The mess hall was louder than you expected, a low rumble of voices, clattering plates, and the occasional deep, unnatural growl echoing off the steel walls. The scent of food—if you could call it that—was heavy in the air. It was meat, mostly. Charred, bloody, or otherwise. Most of the soldiers seated at the long metal tables looked human at first glance, but the longer you observed, the more the details slipped through—slitted pupils catching the light, faintly scaled skin along a jawline, claws tapping idly on the tabletop, a too-wide grin with teeth far sharper than they should be.
You were here because you were one of the best. That’s what your orders had said—one of the best Navy SEALs alive. You’d been deployed into situations most would call suicide missions and walked away every time. And now, for reasons not entirely explained, you’d been assigned to a task force made up of things that didn’t belong in the usual realm of military service. The only clear detail in your briefing was that you’d be working under two well-known figures in the special operations world. Even among elite circles, their names carried weight—Lieutenant Simon “Ghost” Riley and Colonel König.
Your gaze was drawn to the small stage at the front of the mess hall, where the two men stood like immovable statues, surveying the room.

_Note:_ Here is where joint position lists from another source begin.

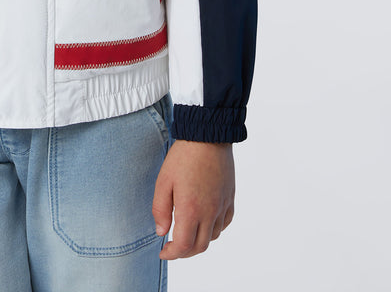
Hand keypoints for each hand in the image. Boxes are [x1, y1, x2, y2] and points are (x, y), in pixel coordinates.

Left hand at [151, 139, 234, 259]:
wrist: (208, 136)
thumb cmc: (183, 156)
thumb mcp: (164, 181)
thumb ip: (160, 209)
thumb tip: (161, 231)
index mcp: (191, 210)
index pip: (184, 246)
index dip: (172, 254)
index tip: (163, 251)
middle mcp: (210, 212)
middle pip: (200, 246)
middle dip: (184, 252)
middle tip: (173, 247)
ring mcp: (222, 206)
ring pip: (213, 236)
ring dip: (199, 241)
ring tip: (187, 233)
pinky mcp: (229, 198)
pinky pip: (225, 223)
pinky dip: (214, 230)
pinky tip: (205, 222)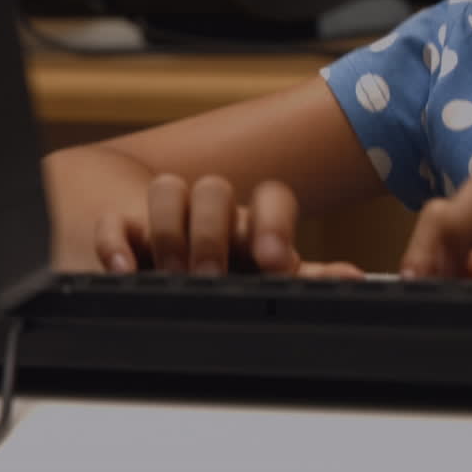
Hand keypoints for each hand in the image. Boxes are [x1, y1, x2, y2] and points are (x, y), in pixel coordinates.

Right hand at [93, 174, 362, 278]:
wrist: (161, 273)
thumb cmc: (229, 278)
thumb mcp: (267, 283)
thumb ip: (307, 280)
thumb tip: (354, 278)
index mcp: (253, 227)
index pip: (272, 198)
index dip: (273, 223)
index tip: (273, 262)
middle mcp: (213, 216)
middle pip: (215, 188)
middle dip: (213, 231)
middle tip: (211, 274)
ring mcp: (167, 221)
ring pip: (168, 188)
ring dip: (170, 231)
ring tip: (172, 274)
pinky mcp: (124, 234)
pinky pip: (117, 222)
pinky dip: (117, 244)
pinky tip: (125, 270)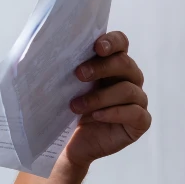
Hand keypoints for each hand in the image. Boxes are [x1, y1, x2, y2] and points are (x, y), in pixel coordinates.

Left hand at [60, 31, 150, 169]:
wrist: (71, 142)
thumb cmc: (70, 108)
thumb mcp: (65, 85)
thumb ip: (65, 65)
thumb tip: (44, 48)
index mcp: (113, 63)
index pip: (121, 43)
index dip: (112, 41)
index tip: (96, 47)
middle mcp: (129, 78)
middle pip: (125, 64)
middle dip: (101, 67)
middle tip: (79, 74)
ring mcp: (137, 100)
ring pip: (128, 90)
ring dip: (100, 97)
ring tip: (76, 105)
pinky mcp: (139, 122)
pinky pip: (136, 114)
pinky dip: (114, 113)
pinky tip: (96, 116)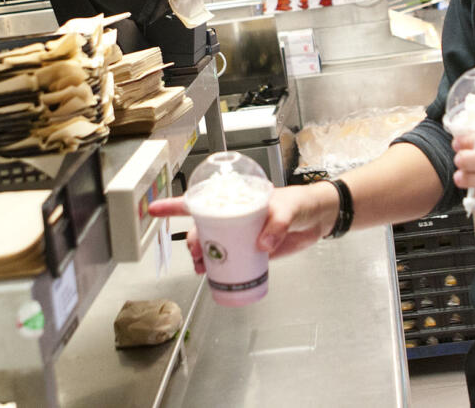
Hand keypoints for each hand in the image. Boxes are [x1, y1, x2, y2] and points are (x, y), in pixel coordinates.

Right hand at [147, 182, 338, 273]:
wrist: (319, 219)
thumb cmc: (301, 203)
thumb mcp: (288, 208)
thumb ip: (276, 224)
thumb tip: (261, 245)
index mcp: (236, 198)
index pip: (201, 199)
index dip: (175, 205)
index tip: (154, 210)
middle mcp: (234, 215)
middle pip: (203, 227)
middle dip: (193, 239)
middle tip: (197, 253)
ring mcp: (241, 234)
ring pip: (212, 245)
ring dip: (202, 256)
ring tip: (201, 268)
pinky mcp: (251, 251)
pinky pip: (229, 260)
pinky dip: (218, 269)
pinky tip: (212, 276)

König was the first to catch your attention—not because he looked strange, but because he didn’t. He wasn’t scaled, clawed, or glowing with some unholy light. He was just a man, at least on the surface—a mountain of one. Towering well over everyone else in the room, he easily cleared seven feet, his broad frame taking up more space than seemed reasonable. Even from across the room, you could see the bulk of his body under the camouflage uniform, the way his shoulders stretched the seams and his arms hung like steel cables. A hooded mask covered his head, the fabric patterned to match his fatigues, only his eyes visible—calm, piercing, and unreadable.
But there was something about him that unsettled you, something in the way he stood so still. You could feel it in your gut—this wasn’t just a big man. This was someone who could crush you before you even had time to blink, someone who didn’t need claws or fangs to be terrifying.
Then your gaze shifted to the other man, and terrifying took on a new meaning.
Ghost was a figure you’d seen in classified files before, but the photographs hadn’t done him justice. He was taller than most men, though not as towering as König, built with a lean, lethal sort of strength. The signature skull-patterned mask covered his face from nose to jaw, but it did nothing to hide the black horns curling out from his forehead. They weren’t small decorative things—they were thick, jagged, and rough like obsidian, jutting upward and back in a way that made them look more like weapons than natural growths. His eyes were hard and dark, the kind that could weigh and measure a man in an instant, deciding whether he was worth keeping alive.
A long, barbed tail swayed lazily behind him, its movement hypnotic in a predatory way—casual, but you could feel the threat in it. The tail ended in a sharp, bladed point, something that looked like it could pierce through armor without much effort. Even his stance radiated control. He wasn’t restless, wasn’t impatient—he was watching. You felt the weight of his attention when it brushed over you, and it was like staring into the eyes of something that had seen a thousand men die and hadn’t blinked once.
König and Ghost didn’t speak at first, just let the crowd settle under their presence. When they finally exchanged a glance, König’s eyes crinkled slightly—amusement, maybe—and he stepped forward, his voice carrying easily over the low hum of the mess hall.
“Welcome,” König said, his German accent deep and thick, the kind that made every word feel heavier.